Learning software design patterns

If ever in your life anyone asked you or used the terms mentioned above and if you felt uncomfortable the post is for you.  If you have ever coded anything in JavaScript and if you understand what a callback is,  then you will laugh at those people who mere use these terms and scared the shit out of you.  Some of these guys will not even have courtesy to even let you know that PubSub = publisher & subscriber.

These are all the heavy weight terms and the problem is when people were publishing books about these concepts the choice of programming languages were not as much as that we have today. So, time and again object orient principles and design pattern examples provided always got associated to the FATSO JAVA and most of us who by choice did not picked up JAVA did not take the path to read and understand them in the traditional bookish way.

I believe that somehow JavaScript enforce you to  think in the right direction naturally and you have been already using observer pattern either in a crude way or in the polished way as it is supposed to be with a list of callbacks.
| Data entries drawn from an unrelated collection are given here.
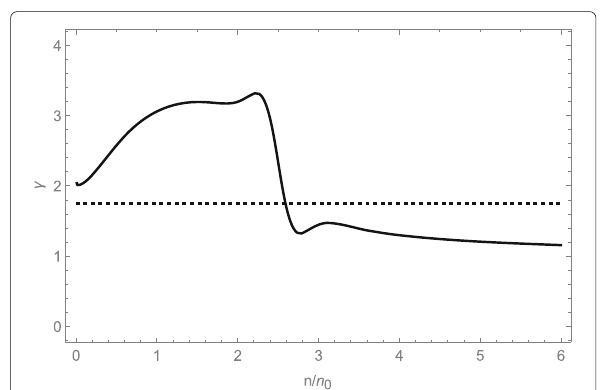
Fig. 11 Density dependence of the polytropic index γ = d ln P / d ln (cid:19)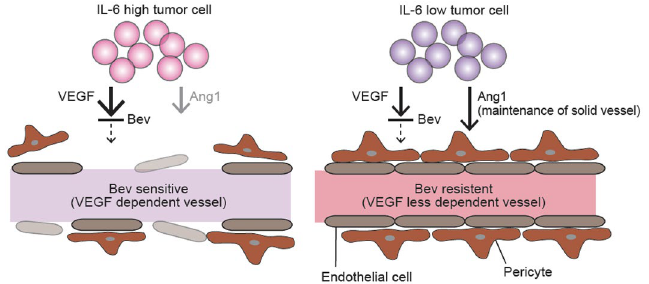
Figure 5. Mechanism of enhanced anti-angiogenic efficacy of Bev in IL-6 high tumor with Ang1 suppression. IL-6 supports the anti-angiogenic activity of Bev by suppressing Ang1 expression and promoting dependence on VEGF for angiogenesis. (This illustration is drawn by means of Adobe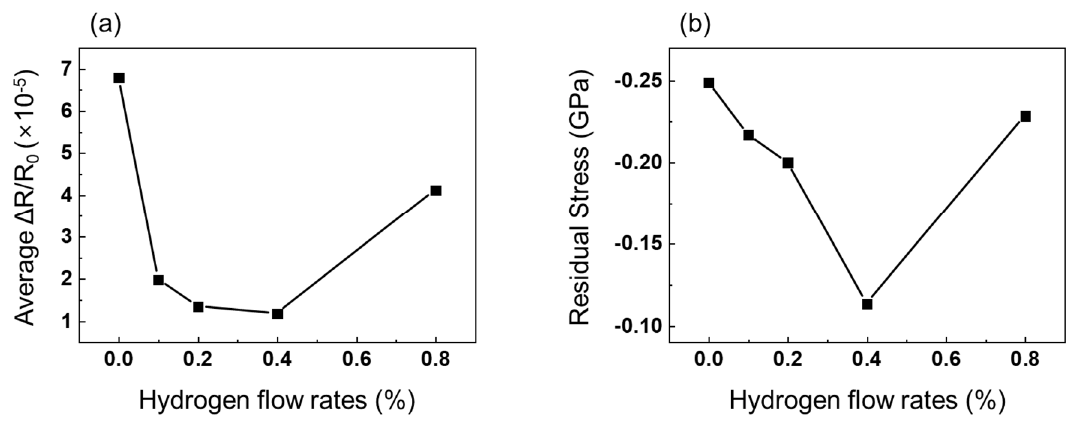
Figure 4. Mechanical properties of In − Zn − O thin films as a function of various hydrogen flow rates. ( a ) average changes in resistance ( ∆ R / R 0 ) and ( b ) residual stress of In − Zn − O thin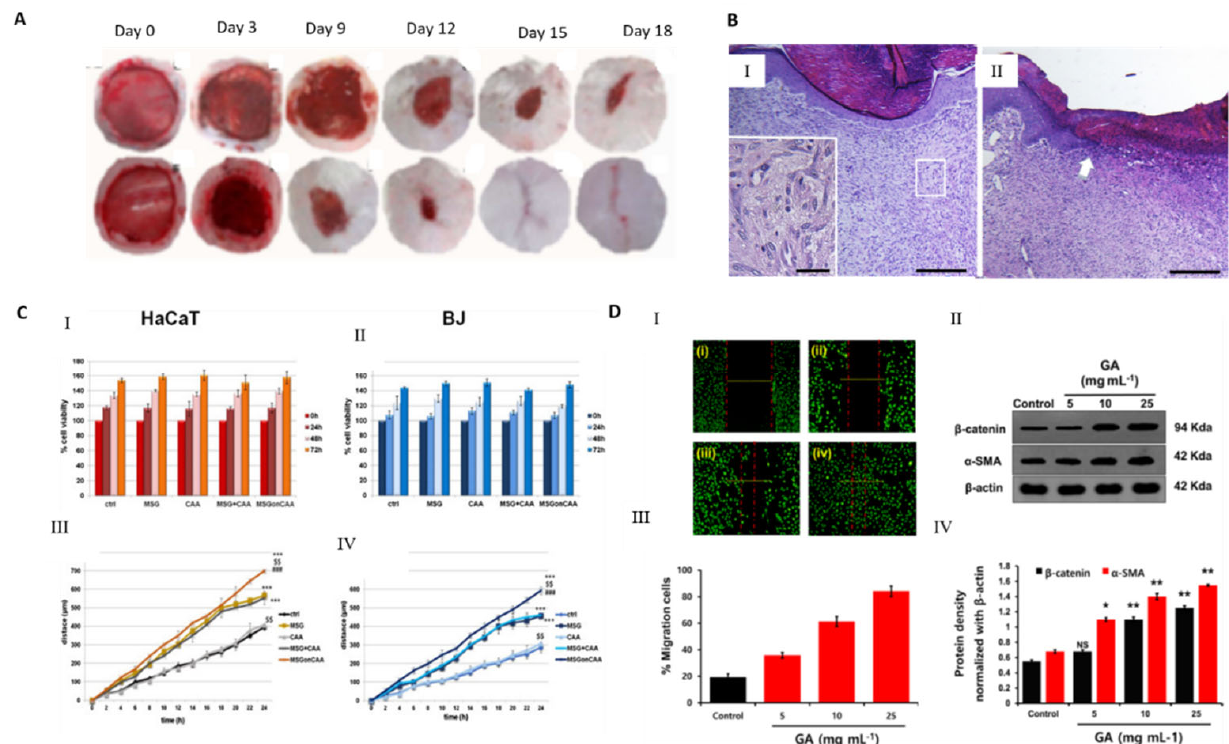
Figure 7. Use of bioaerogels in the treatment of wounds at the proliferative stage: ( A ) open excision wound healing test on native control collagen aerogels (first row) and on 2% wheat grass reinforced collagen aerogel (second row) in female Wistar rats. Adapted from ref [145]. Copyright 2017 American Chemical Society. ( B ) Micrographs of in vivo wound healing test showing ( I ) the appearance of the wound bed at day 14 after surgery. Treatment with CS/ChS aerogel has induced complete re-epidermization and proliferation of fibroblasts and production of collagen in dermis. The inset shows the dermis fibroblastic activity and neovascularization. An untreated control ( II ) shows at day 14 an epithelization tongue still in progress (white arrow) underneath the eschar (fibrin clot and necrotic detritus). In the dermis, scarring is observed with diffuse inflammatory infiltrated. Reprinted from ref [146], with permission from John Wiley and Sons. ( C ) MTT assays on ( I ) HaCaT and ( II ) BJ cells treated or not with pure mesoglycan (MSG), calcium alginate aerogel (CAA), MSG and CAA, and MSG impregnated on CAA, all of them at a final concentration of 0.3 mg/mL, at 24, 48 and 72 h; evaluation of migration rate of human ( III ) keratinocytes and ( IV ) fibroblasts in presence of pure MSG, CAA, MSG and CAA, and MSG impregnated on CAA. Reprinted from ref [102], with permission from Elsevier. ( D ) Cell proliferation on scratched lung epithelial cell surface promoted by GA: ( I ) cell growth migration in the control; ( II ) percentage index of migrated cells; ( III ) immunoblotting and ( IV ) intensity measurement of the expression levels of β -catenin and α -SMA on the scratched epithelial cell surface (5 × 10 4 cells/well) before and after treatment with different concentrations of GA (* p ≤ 0.05; ** p ≤ 0.01). Reprinted from ref [147]. Copyright 2019 American Chemical Society.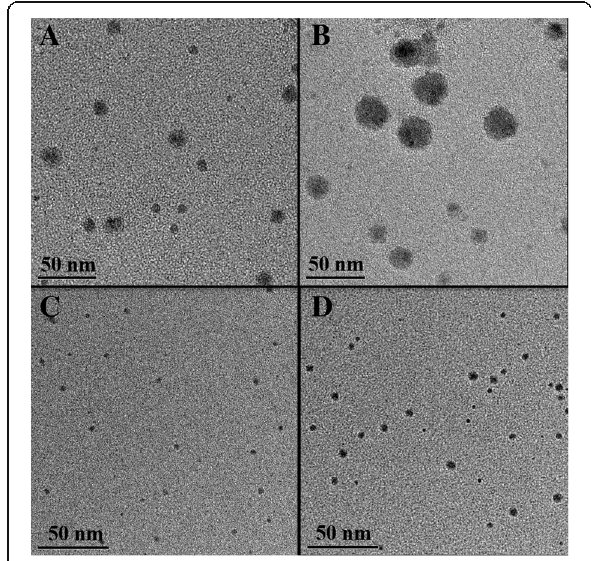
Fig. 4 TEM image of a , b linear copolymers and c , d star copolymers micelles stabilized AgNPs at different PDMAEMA/AgNO 3 molar ratios: a , c 6/1, b , d 1/1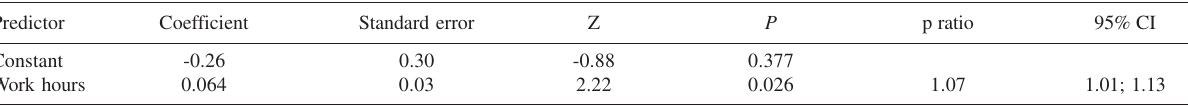
Table 1 - Summary of significant results of logistic model adjustment Predictor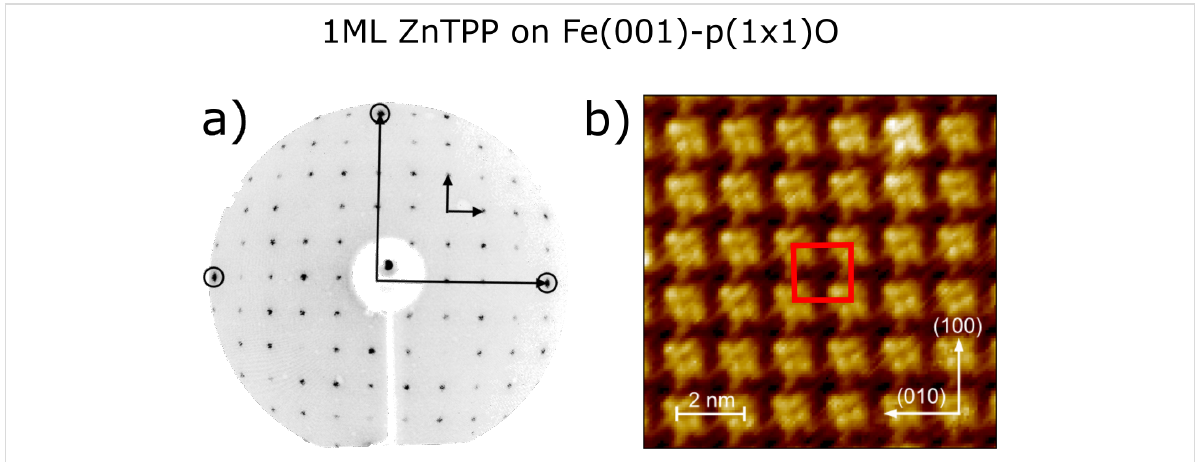
Figure 1: (a) LEED pattern of the system 1 ML ZnTPP /Fe(001)– p (1 × 1)O acquired with a beam energy equal to 55 eV. In the circles, the spots from the bare Fe(001)– p (1 × 1)O surface are highlighted. The arrows indicate the unit vectors in the reciprocal space of the substrate (long arrows) and after the deposition of the organic film (short arrows). (b) STM image of the ZnTPP overlayer. Tunneling parameters V = 1.5 V, I = 500 pA, image size 11 × 11 nm 2 . The red square indicates the (5 × 5) unit cell. In the lower right corner, the crystallographic directions are indicated.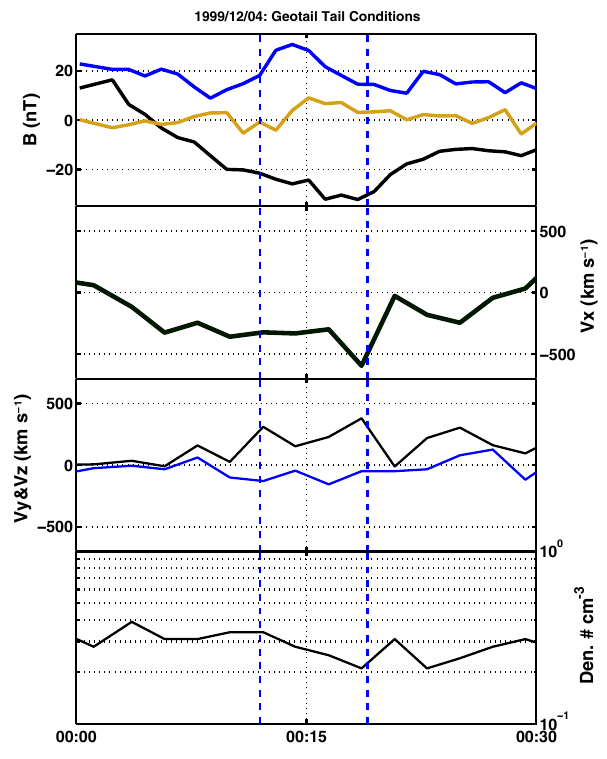
Figure 11. This figure has the same format as Fig. 9.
In the simplest explanation, the concept is that a push is a better and preferred choice then pull if you have an option to choose one over another in your code. Now, call is Observer or Subscriber or whatever you want to honestly it's just a matter of managing a list of callbacks that you have to call upon occurrence of certain events.

The only caution here is if your callbacks need certain data to be passed the method signature should remain consistent because possibly you will be looping over the list of callbacks and dynamically calling each function so you should not try to send different parameter to each function call, all your subscribers should receive the same set of data.

If you need to send different types of data even on the same event consider maintaining two lists.

Really this a very simple concept for any JavaScript developer due to the fact that callbacks are a very important concept in JavaScript.

The  reason I am not sharing any code examples with these concepts is due to the belief that you must absorb them purely as concepts that can be applied anywhere in any language. Some languages you will have some pre-built libraries or constructs to implement them faster but should be doable in all the languages.